(Source texts of formatted documents)
* * *
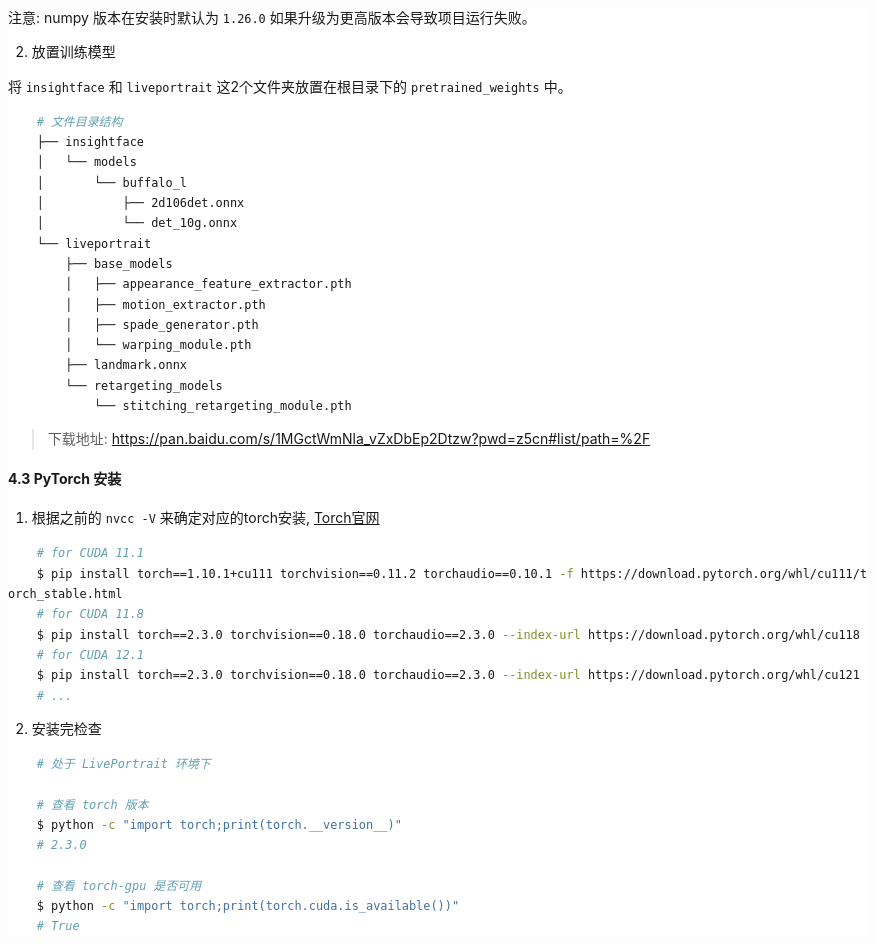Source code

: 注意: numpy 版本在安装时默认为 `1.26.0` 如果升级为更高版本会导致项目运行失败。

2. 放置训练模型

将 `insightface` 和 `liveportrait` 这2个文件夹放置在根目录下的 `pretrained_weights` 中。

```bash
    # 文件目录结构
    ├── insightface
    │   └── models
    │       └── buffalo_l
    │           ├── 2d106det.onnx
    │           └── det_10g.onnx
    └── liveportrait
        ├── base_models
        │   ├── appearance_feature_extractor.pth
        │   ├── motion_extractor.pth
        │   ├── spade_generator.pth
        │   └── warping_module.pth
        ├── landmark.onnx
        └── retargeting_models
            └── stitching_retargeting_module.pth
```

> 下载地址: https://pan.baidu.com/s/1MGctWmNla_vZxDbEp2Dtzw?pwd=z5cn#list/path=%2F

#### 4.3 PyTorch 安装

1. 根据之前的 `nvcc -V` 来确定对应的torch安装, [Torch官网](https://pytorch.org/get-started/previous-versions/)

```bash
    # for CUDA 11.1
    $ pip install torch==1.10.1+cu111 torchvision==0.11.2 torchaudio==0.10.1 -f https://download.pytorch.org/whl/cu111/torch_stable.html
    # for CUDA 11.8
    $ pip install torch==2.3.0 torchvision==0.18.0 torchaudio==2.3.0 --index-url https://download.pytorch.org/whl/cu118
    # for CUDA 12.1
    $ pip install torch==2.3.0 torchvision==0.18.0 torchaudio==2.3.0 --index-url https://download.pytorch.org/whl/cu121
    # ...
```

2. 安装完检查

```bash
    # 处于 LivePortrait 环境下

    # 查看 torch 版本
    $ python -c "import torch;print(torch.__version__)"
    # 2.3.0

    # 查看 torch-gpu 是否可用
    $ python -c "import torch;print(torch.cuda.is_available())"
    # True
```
* * *
WORK TASK: Find the word "print" in the data and copy out each line where it turns up.

EXPECTED ANSWER:
    $ python -c "import torch;print(torch.__version__)"
    $ python -c "import torch;print(torch.cuda.is_available())"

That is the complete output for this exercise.